Open enrollment is the best time of the year to find the best health insurance plans. But what is the best way to compare health insurance plans? It might not be the most interesting subject. Unfortunately, it’s a vital thing to do.
Keep reading to know more.
What is the Best Way to Compare Health Insurance Plans?
Comparing health insurance plans can be complicated. This post will help you feel confident about the options available. In that way, you can choose the right plan that meets your healthcare needs.
There’s no single way to compare the plans. Instead, there are several steps you need to follow to help you find a plan that perfectly fits your financial situation.
Compare Plan Networks
Each plan has its own network. Listed below are the main types of plan networks.
Health Maintenance Organization (HMO)
This is a type of plan that covers healthcare from doctors who are part of the plan. It means that when you seek medical care, it won’t pay for it if you go to an out-of-network hospital or doctor.
HMOs work in a particular geographic area. Thus, you need to be living or working in a service area.
The best thing about HMO is that it makes healthcare costs more affordable. The out-of-pocket expenses are also lower.
Unfortunately, because it’s restrictive to a service area, there’s not much flexibility.
Read: Health Insurance HMO
Preferred Provider Organization (PPO)
This plan contracts with hospitals and doctors to create a network of providers.

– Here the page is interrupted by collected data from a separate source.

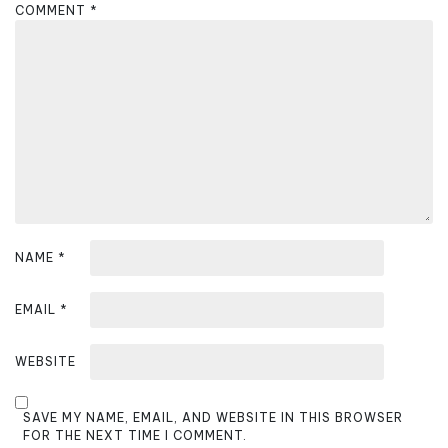
g
COMMENT
*
a
t
i
o
n
NAME
*
EMAIL
*
WEBSITE
SAVE MY NAME, EMAIL, AND WEBSITE IN THIS BROWSER
FOR THE NEXT TIME I COMMENT.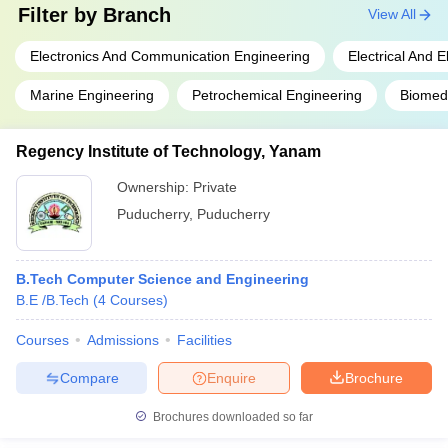
Filter by
Branch
View All
Electronics And Communication Engineering
Electrical And 
Marine Engineering
Petrochemical Engineering
Biomedi
Regency Institute of Technology, Yanam
Ownership:
Private
Puducherry
,
Puducherry
B.Tech Computer Science and Engineering
B.E /B.Tech
(
4
Courses
)
Courses
Admissions
Facilities
Compare
Enquire
Brochure
Brochures downloaded so far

The plan can cover doctors outside of the networks. However, even though it is covered, you’ll still pay more out of pocket.
PPO is ideal if you travel frequently. And if you get your health insurance through work, you can opt for this plan.

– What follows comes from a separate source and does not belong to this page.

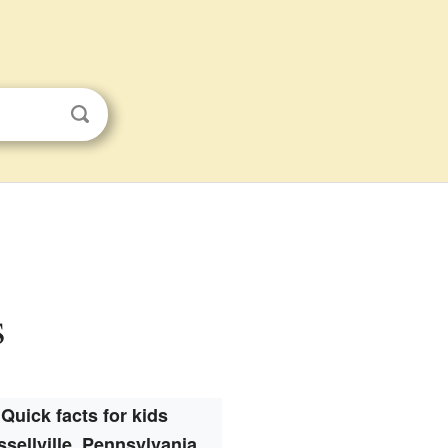
s
Quick facts for kids
sellville, Pennsylvania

This type of plan has a reasonable choice of providers. But you need to verify the providers that can accept your plan before you undergo treatment.
Unfortunately, it is more expensive than HMOs.
Exclusive Provider Organization (EPO)
This is a type of managed care plan. The services will only be covered if the doctors or hospitals are in the plan’s network. But during emergencies, the plan will cover out-of-network cots.
Even though EPOs work the same way as HMOs, they don’t require a primary care physician referral before you can see a specialist.
Thus, EPO is an ideal plan if you wish to see specialists without the hassle of getting a referral from your PCP. Then again, you need to settle for having limited healthcare providers.
The premiums are lower with EPO than with PPO. But the network is quite smaller. Furthermore, before you get medical services, you need to obtain pre-authorization from your provider.
Point of Service (POS)
It has some of the features of PPO and HMOs. The benefits are different according to in-network and out-of-network providers.
Compared to EPO, POS offers more providers. But referrals are needed to see a specialist.
Study the Metal Categories
Health insurance plans are available in metal categories. They are tiered based on their cost and coverage.
If you are qualified for cost-sharing reductions, you should pick a Silver plan.
Plans in every metal provide free preventive care and discounted healthcare services before meeting your deductibles.
Among the options, Bronze plans have the most affordable monthly premiums. Because they have the lowest monthly premiums, expect to be high out-of-pocket costs.
When it comes to health insurance plans, the more you pay in premiums, the less out of pocket costs you need to deal with.
However, just because having higher premiums makes your out-of-pocket costs lower it doesn’t mean that these plans are the most ideal for you. It still depends on your health condition.
If you are overall healthy and you don’t need to seek regular medical treatment or services, then getting a plan with a lower premium but a higher out-of-pocket cost is ideal.
On the other hand, if you need medical treatments frequently, then make sure to opt for a plan with high premiums.
Compare Costs of the Plan
When you have health insurance plans, you need to handle various expenses. In addition to the monthly premium, there are other out-of-pocket costs you need to deal with.
- Deductible. This is the amount you have to settle before your plan pays for your care.
- Copay. It’s an amount of money you have to pay each time you visit your doctor.
- Coinsurance. It’s the percentage of service you must pay after you meet your deductible for the year.
- Out-of-pocket maximum. This is the maximum amount you pay on your own. For instance, if the plan has a maximum OOP cost of $6,000 and you reach such an amount, the insurer will pay everything during the rest of the year. It’s important to note that not all plans have an out-of-pocket maximum. Because of its advantage, you may consider a plan that comes with this feature.
There are various ways to save money on health insurance. One of them is to open high-deductible health plans. This includes a low monthly premium.
However, this is only ideal if you don’t regularly use medical services.
Furthermore, this plan is ideal if you wish to obtain a health savings account. With HSA, you can set aside money to pay for qualified healthcare expenses. The money is tax-free. But it has to be used for your medical expense.
A high-deductible plan is categorized as a plan with a deductible of $1,400.
Get an Expert Help
health insurance plans can protect your finances. They can also save you from drowning in debt because of your medical condition. When you have the right health insurance plan, you have something to lean on when your health condition worsens.
What is the best way to compare health insurance plans? There’s no one way to compare them. There are several steps you must consider when studying the available plans.